(DATA FOR THIS EXERCISE)
[Start of Attachment]
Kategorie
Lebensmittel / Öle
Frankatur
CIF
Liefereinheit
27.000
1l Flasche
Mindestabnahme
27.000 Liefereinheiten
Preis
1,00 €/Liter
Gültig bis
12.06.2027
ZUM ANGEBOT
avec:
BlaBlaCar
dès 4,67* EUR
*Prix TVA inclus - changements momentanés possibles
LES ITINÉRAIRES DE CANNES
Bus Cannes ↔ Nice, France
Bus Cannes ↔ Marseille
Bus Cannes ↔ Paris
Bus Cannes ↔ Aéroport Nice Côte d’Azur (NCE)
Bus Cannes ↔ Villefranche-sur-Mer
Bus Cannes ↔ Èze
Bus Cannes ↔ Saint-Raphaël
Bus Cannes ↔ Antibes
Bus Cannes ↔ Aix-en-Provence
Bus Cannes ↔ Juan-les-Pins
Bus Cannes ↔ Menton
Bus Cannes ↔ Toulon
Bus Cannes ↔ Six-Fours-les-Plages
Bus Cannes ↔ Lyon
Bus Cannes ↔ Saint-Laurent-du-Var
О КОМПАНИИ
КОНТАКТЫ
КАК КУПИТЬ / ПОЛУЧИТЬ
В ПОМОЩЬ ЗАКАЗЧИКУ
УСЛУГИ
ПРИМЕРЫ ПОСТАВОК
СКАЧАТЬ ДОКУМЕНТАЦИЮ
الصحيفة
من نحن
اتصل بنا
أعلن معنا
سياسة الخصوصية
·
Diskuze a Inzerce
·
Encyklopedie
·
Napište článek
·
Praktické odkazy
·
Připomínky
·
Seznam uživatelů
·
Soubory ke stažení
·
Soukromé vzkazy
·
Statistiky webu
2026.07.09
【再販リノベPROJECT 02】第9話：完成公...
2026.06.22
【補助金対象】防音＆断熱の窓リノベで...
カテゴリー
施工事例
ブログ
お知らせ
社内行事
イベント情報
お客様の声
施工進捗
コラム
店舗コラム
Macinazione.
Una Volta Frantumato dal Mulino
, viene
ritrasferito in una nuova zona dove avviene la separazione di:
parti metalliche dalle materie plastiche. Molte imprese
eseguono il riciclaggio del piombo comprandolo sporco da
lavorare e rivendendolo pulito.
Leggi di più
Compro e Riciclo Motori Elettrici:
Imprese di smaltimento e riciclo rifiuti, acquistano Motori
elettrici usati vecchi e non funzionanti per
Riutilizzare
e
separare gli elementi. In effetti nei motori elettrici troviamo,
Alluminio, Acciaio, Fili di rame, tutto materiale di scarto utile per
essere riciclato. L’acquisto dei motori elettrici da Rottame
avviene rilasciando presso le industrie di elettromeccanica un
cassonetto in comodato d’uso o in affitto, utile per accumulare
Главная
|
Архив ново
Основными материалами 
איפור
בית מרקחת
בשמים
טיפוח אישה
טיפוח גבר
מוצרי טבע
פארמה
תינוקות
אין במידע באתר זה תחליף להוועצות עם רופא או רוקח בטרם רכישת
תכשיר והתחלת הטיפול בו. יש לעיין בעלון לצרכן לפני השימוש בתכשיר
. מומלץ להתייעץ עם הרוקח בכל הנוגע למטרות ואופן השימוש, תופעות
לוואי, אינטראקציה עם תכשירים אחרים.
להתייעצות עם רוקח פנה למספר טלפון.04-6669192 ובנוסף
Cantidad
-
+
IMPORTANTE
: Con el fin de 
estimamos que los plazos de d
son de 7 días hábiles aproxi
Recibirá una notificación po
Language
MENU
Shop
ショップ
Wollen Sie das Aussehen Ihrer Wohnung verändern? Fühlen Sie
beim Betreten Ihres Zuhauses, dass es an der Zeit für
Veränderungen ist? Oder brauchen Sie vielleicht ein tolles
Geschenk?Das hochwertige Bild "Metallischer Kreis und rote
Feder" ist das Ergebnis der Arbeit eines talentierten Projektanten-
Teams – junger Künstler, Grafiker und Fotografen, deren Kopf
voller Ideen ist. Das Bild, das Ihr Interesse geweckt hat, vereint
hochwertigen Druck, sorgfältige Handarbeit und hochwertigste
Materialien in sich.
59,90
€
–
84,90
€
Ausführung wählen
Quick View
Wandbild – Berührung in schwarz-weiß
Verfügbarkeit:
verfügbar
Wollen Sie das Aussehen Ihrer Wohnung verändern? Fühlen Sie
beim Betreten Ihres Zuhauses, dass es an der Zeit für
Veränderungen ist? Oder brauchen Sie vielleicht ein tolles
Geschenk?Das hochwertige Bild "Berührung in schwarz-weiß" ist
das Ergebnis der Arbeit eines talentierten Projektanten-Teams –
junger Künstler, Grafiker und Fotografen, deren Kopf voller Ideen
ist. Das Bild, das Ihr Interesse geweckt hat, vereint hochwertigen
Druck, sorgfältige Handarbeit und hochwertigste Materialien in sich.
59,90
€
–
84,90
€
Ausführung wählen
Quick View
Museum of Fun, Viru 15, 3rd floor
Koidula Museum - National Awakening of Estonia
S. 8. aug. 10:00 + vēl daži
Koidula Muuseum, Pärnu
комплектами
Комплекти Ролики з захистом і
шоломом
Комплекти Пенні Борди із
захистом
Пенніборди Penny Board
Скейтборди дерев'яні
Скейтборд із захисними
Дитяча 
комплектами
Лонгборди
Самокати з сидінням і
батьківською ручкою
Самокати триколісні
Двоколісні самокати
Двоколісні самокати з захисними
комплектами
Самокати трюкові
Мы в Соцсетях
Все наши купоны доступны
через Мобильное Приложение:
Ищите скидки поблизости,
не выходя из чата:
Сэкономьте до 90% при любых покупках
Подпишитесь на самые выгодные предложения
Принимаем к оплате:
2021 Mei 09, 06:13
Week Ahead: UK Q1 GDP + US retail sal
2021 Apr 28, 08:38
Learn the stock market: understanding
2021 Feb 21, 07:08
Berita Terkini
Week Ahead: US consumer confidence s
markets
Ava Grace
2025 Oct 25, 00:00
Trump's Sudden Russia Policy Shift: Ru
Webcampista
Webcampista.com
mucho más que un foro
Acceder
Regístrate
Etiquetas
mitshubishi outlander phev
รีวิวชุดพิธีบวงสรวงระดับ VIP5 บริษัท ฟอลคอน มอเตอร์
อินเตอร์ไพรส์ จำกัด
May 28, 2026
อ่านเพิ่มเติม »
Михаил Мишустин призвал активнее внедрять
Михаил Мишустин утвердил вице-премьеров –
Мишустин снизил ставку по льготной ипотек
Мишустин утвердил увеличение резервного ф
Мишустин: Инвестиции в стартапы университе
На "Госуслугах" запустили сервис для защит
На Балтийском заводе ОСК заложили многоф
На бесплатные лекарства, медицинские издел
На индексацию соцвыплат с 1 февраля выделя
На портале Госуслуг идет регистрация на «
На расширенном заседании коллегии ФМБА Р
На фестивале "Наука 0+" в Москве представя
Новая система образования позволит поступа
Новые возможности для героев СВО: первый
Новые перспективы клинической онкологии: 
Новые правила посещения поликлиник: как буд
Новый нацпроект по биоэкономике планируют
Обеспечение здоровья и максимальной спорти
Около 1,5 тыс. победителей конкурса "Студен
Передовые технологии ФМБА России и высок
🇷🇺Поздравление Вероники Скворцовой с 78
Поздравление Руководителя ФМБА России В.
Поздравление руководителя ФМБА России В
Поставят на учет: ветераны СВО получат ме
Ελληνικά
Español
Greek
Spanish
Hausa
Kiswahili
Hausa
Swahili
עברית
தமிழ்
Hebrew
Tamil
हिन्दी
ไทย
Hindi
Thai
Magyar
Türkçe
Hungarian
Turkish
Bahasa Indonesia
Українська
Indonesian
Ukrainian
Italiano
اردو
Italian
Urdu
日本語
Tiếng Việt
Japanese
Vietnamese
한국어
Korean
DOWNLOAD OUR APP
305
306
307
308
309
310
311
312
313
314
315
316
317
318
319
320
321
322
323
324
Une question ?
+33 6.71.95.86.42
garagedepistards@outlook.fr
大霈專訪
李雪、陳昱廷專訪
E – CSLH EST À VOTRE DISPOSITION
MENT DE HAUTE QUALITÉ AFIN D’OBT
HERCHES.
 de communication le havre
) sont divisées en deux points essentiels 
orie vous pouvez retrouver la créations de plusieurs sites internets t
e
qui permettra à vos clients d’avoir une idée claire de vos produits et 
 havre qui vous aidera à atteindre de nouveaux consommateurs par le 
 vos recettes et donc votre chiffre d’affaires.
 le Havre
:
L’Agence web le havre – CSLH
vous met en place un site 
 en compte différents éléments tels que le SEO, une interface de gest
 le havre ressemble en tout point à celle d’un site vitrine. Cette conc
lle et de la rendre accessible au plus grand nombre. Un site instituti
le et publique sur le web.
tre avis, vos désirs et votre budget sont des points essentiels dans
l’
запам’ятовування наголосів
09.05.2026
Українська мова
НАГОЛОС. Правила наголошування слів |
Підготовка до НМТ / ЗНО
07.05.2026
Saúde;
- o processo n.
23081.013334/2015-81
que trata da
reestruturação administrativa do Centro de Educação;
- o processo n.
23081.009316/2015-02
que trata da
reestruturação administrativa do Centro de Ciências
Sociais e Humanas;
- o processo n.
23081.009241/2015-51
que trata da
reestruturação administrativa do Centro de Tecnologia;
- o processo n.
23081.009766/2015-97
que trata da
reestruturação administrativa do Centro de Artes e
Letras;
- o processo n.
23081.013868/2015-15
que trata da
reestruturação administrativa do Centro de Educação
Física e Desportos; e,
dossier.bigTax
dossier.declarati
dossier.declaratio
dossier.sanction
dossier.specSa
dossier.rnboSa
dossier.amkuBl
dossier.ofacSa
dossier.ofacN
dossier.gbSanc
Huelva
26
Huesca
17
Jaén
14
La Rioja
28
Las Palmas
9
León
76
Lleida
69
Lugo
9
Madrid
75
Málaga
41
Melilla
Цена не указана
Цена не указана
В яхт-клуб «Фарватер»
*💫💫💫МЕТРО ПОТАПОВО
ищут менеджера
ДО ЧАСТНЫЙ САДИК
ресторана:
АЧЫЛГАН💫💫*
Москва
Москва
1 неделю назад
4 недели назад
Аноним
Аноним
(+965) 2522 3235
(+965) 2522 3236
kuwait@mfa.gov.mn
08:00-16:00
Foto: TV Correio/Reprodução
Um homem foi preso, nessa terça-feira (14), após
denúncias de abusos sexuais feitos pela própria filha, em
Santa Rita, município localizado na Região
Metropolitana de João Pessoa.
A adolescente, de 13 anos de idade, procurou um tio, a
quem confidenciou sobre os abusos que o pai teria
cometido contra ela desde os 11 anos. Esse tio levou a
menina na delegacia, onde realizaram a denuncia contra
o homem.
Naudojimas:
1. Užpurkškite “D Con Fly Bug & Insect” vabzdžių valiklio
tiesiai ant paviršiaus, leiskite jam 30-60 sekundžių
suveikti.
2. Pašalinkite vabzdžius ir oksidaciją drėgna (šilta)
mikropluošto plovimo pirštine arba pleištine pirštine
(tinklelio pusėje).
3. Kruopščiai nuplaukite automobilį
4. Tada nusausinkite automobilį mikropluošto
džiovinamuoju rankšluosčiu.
[End of Attachment]
(AIM OF THE EXERCISE) Search the listing above for the lines with "Bus Cannes ↔ Marseille" and "Bus Cannes ↔ Lyon", then output those lines and all lines between them exactly.

(ANSWER SPACE)
Bus Cannes ↔ Marseille
Bus Cannes ↔ Paris
Bus Cannes ↔ Aéroport Nice Côte d’Azur (NCE)
Bus Cannes ↔ Villefranche-sur-Mer
Bus Cannes ↔ Èze
Bus Cannes ↔ Saint-Raphaël
Bus Cannes ↔ Antibes
Bus Cannes ↔ Aix-en-Provence
Bus Cannes ↔ Juan-les-Pins
Bus Cannes ↔ Menton
Bus Cannes ↔ Toulon
Bus Cannes ↔ Six-Fours-les-Plages
Bus Cannes ↔ Lyon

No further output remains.